Hello all. I started making a batch of "BBBB", Bears Buck Board Bacon, and just realized I didn't use enough cure. I did it 2 nights ago. In loose vac sealed bags in fridge. I have my original calculation, so I can figure out how much more is needed. Is it safe to add to bags? Also, is there a calculator to make this easier? I've done this before but not often enough to remember.


----------



## chef jimmyj (May 11, 2020)

Yes you can add the remaining cure. All will equalize by the end. Try the Cure Calculator below...JJ 






						Universal Cure Calculator.........
					

I set up a javascript Universal Cure Calculator on my website. Here's the link for anyone who wants to play around with it....  http://www.diggingdogfarm.com/page2.html  The calculator can be used to calculate the amount of cure and salt required in sausage...the amounts of cure, salt and sugar...

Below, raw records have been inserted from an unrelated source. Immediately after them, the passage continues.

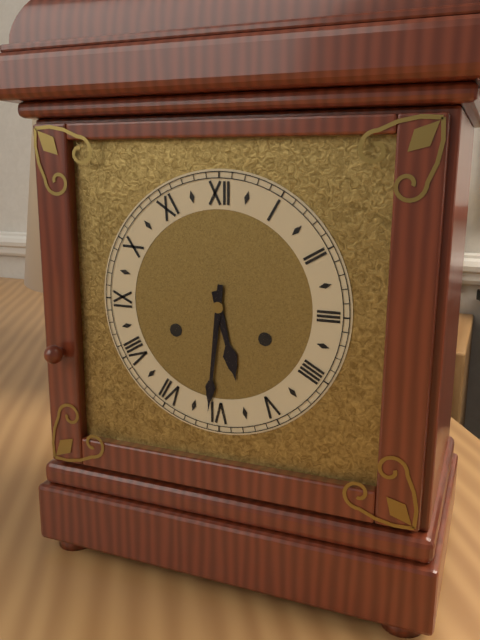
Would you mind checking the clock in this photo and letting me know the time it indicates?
5:31
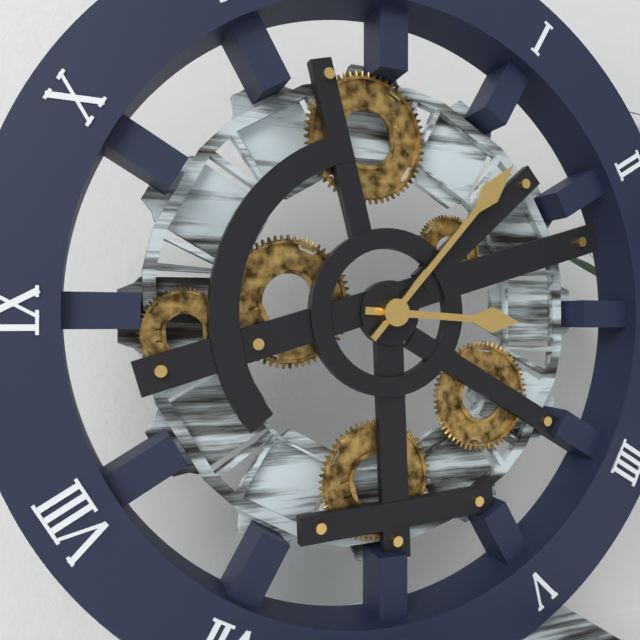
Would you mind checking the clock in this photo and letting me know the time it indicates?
3:07
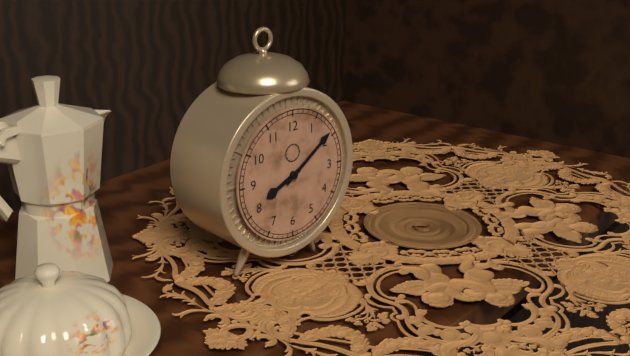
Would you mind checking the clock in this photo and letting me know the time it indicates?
8:09
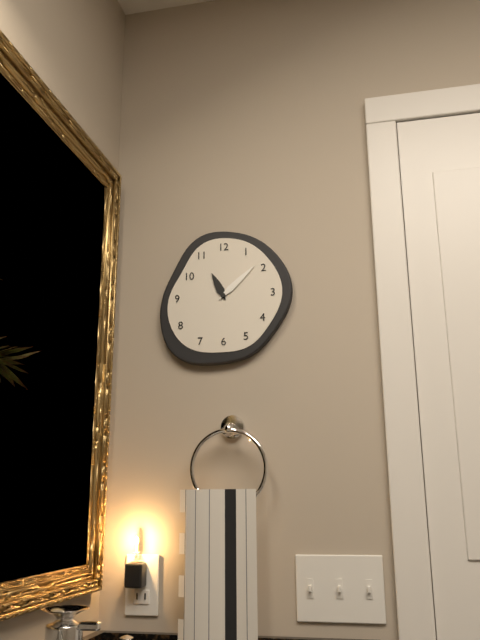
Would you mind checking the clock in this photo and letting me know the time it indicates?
11:08
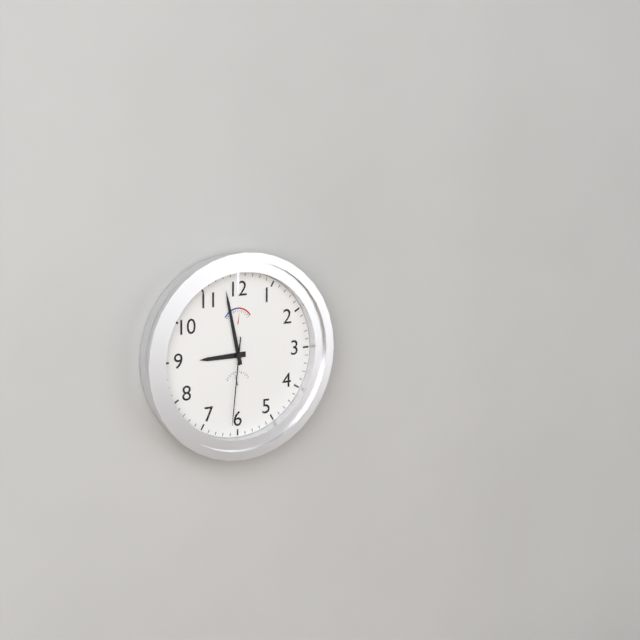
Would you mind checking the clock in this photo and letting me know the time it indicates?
8:58:31
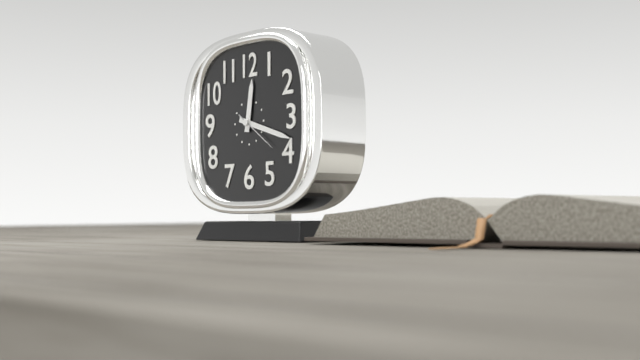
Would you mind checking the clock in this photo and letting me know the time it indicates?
12:18
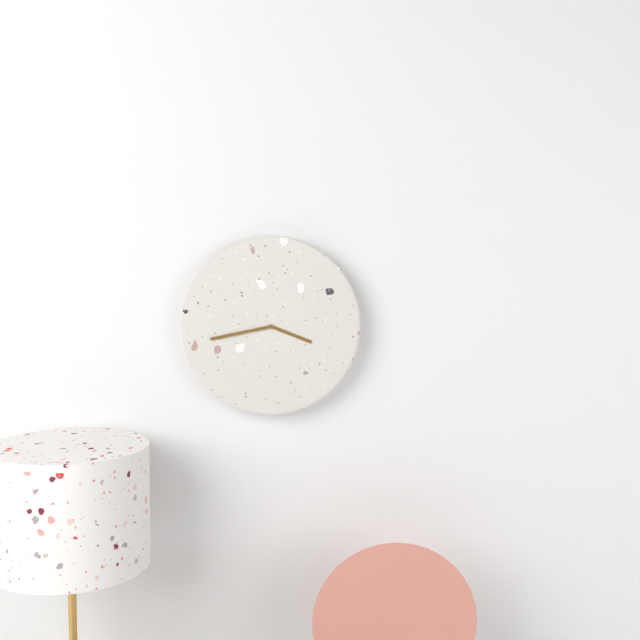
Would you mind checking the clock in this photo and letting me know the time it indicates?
3:43
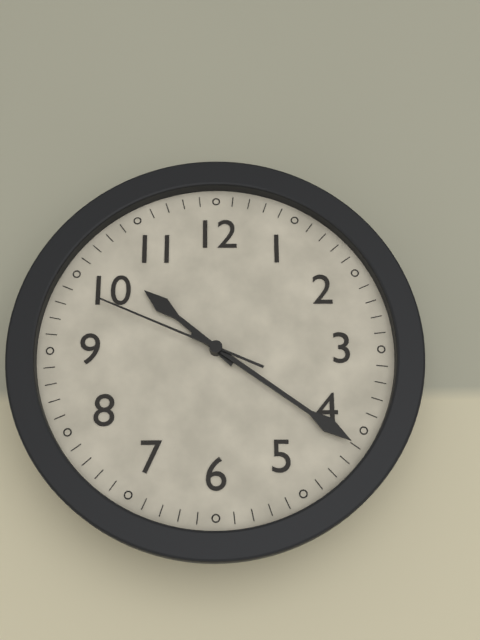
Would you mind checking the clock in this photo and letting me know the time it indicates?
10:21:49
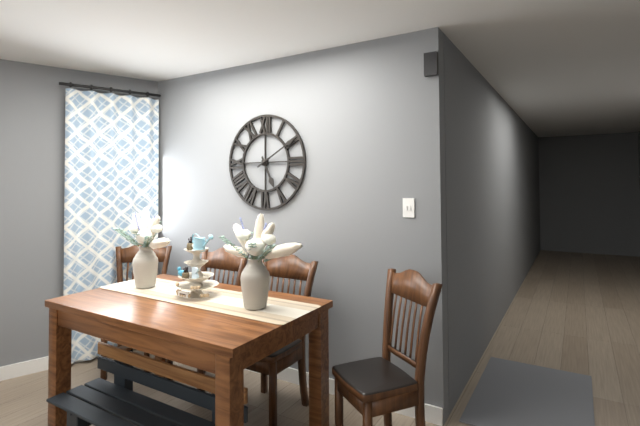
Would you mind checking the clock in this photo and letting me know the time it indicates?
5:10
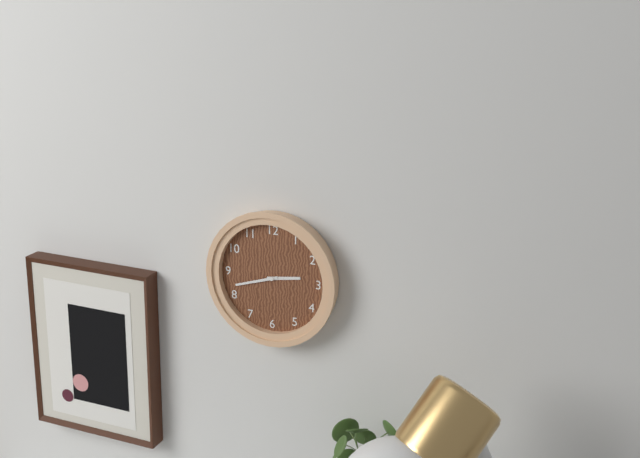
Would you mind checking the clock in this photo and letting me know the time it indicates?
2:42
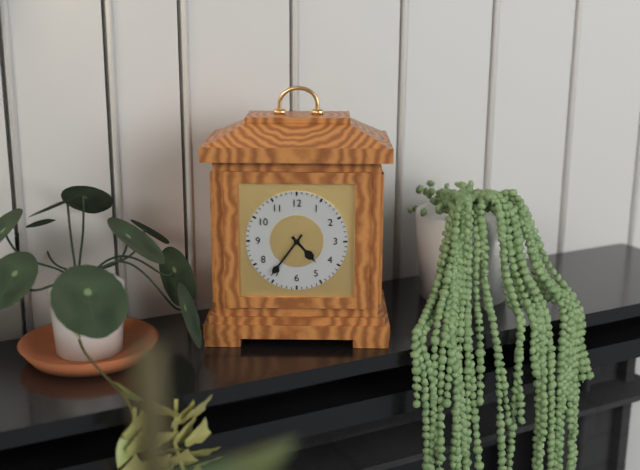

					www.smokingmeatforums.com


----------



## old smokey nj (May 11, 2020)

Thanks JJ.  I'm about 12% lower than I should be! Thankfully the problem can be "cured"! Sorry, I couldn't resist!


----------



## motocrash (May 11, 2020)

Heads up 

 old smokey nj
 , that calculator is for Cure #1, not TQ!
If you used Tender Quick, that calculator is not for you.


----------



## old smokey nj (May 11, 2020)

I was wondering about that. A lot of websites say they're the same, but?


----------



## old smokey nj (May 11, 2020)

I did use cure #1, but would think any advice that anyone has regarding these 2 cures could shed some insight on this as it can be dangerous


----------



## old smokey nj (May 11, 2020)

old smokey nj said:


> I did use cure #1, but would think any advice that anyone has regarding these 2 cures could shed some insight on this as it can be dangerous
> I added too little, but adding too much might be worse. Why can't they have a uniform cure  #1?


----------



## motocrash (May 11, 2020)

I got confused between the threads title and


old smokey nj said:


> I started making a batch of "BBBB", Bears Buck Board Bacon, and just realized I didn't use enough cure.


He uses nothing but TQ.


----------



## old smokey nj (May 11, 2020)

Yes I got off subject a bit. I used cure 1, and apparently used wrong formula. A lot of misleading info out on web. JJ sent correct calculator so I'm good.  But a lot of info out there comparing cure 1 to TC. Just tying to assist those who may be using one or the other, as miscalculations can possibly be bad


----------



## chef jimmyj (May 12, 2020)

motocrash said:


> Heads up
> 
> old smokey nj
> , that calculator is for Cure #1, not TQ!
> If you used Tender Quick, that calculator is not for you.



Good catch!  I too saw it was a Bear Recipe, but the question was for " Cure ". My brain went to Cure #1 and Diggy's calculator, ignoring we might be talking TQ. Gettin' Old I guess....JJ


----------



## old smokey nj (May 17, 2020)

I got distracted and have yet to add additional cure. Can I still add or is it too late? If it's too late, what can I do with the meat?


----------



## chef jimmyj (May 17, 2020)

As long as it's been in the refer and not already stinking,  you can proceed...JJ


----------



## old smokey nj (May 17, 2020)

Thank's. Should I start the clock over and keep it in for another 8 days?


----------



## chef jimmyj (May 17, 2020)

I would. Let the cure work it's way in...JJ


----------



## old smokey nj (May 17, 2020)

Thanks Jimmy!


----------